Le chef de l’État, également président du Conseil supérieur de la magistrature, a réuni mercredi 23 octobre à Libreville les principaux responsables de la justice, pour une séance de travail axée sur la moralisation de la vie publique.
Un message de fermeté
Autour du président gabonais, plusieurs membres du gouvernement étaient présents, dont les ministres de la Justice, de l’Intérieur et de la Défense nationale, ainsi que le Premier président de la Cour des comptes, Alex Euv Moutsiangou, et le Procureur général près la Cour d’appel de Libreville, Eddy Minang. Une rencontre d’envergure, destinée à fixer un nouveau cap pour les institutions judiciaires.

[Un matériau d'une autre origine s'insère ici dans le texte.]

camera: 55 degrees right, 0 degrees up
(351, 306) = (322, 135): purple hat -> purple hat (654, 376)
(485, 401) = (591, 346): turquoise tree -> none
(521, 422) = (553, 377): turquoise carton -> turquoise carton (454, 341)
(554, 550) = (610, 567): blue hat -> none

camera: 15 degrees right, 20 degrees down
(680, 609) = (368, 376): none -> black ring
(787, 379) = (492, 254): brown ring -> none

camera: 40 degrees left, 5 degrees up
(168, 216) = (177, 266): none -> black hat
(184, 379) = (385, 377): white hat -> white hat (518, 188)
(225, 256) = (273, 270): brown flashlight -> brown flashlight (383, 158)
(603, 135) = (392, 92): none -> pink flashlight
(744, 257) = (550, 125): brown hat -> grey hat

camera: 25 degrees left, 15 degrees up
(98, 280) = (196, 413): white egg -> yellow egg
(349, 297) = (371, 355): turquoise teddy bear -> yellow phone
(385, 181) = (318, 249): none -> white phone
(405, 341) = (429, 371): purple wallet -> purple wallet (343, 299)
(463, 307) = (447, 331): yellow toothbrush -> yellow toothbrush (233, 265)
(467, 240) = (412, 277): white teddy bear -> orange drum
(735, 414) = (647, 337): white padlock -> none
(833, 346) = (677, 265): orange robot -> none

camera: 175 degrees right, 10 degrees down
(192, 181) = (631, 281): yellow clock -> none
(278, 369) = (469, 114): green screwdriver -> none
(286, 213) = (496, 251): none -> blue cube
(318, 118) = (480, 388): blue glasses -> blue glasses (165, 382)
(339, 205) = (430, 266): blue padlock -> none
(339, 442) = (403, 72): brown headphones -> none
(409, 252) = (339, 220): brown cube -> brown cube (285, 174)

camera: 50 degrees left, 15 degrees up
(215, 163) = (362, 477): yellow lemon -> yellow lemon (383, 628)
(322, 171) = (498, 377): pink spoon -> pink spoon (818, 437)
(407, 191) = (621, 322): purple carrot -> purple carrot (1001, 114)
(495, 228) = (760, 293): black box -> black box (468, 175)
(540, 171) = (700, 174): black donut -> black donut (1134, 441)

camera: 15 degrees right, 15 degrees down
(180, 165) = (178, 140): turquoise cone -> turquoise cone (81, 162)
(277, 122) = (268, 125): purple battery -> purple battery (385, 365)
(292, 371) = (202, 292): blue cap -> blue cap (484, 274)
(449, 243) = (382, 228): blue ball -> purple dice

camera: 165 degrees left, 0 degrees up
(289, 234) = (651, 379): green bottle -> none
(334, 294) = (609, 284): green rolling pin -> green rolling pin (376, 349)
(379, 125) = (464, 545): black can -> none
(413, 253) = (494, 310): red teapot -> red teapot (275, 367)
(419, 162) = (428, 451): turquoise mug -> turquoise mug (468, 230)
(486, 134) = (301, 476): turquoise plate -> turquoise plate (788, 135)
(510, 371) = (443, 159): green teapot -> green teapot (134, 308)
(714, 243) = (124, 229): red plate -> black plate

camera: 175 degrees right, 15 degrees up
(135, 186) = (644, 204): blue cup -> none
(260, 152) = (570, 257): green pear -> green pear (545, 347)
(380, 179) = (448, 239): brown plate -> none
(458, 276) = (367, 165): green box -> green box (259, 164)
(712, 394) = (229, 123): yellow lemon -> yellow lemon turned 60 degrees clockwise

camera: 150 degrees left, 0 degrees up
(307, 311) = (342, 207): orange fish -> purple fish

Brice Oligui Nguema a insisté sur la nécessité de mettre fin à l’impunité administrative et a ordonné l’ouverture d’audits et d’enquêtes dans toutes les régies financières du pays.
« La tolérance zéro est désormais la règle », a déclaré le président, rappelant que l’intégrité et la transparence doivent être les fondements de la Vᵉ République.
Un cap assumé depuis son arrivée au pouvoir
Depuis le 30 août 2023, date du coup d’État qui l’a porté à la tête du pays, Brice Oligui Nguema fait de la moralisation de la vie publique un pilier de son action. Le 6 octobre dernier déjà, lors de la rentrée solennelle des Cours et Tribunaux, il avait exhorté les magistrats à faire preuve de loyauté et de rigueur dans l’exercice de leurs fonctions.
Le chef de l’État veut désormais accélérer la transformation du système judiciaire et redonner confiance aux citoyens.
Son objectif : assainir les institutions et rétablir la crédibilité de l’administration gabonaise après des années de soupçons de corruption et de mauvaise gouvernance.
Une gouvernance sous le signe de la discipline
Pour Brice Oligui Nguema, la réussite de la transition politique passe par une justice forte et indépendante, capable d’incarner la rupture qu’il promet depuis son accession au pouvoir.
En prônant la “tolérance zéro”, il veut donner une nouvelle impulsion à la Vᵉ République, fondée sur la probité, la responsabilité et la discipline.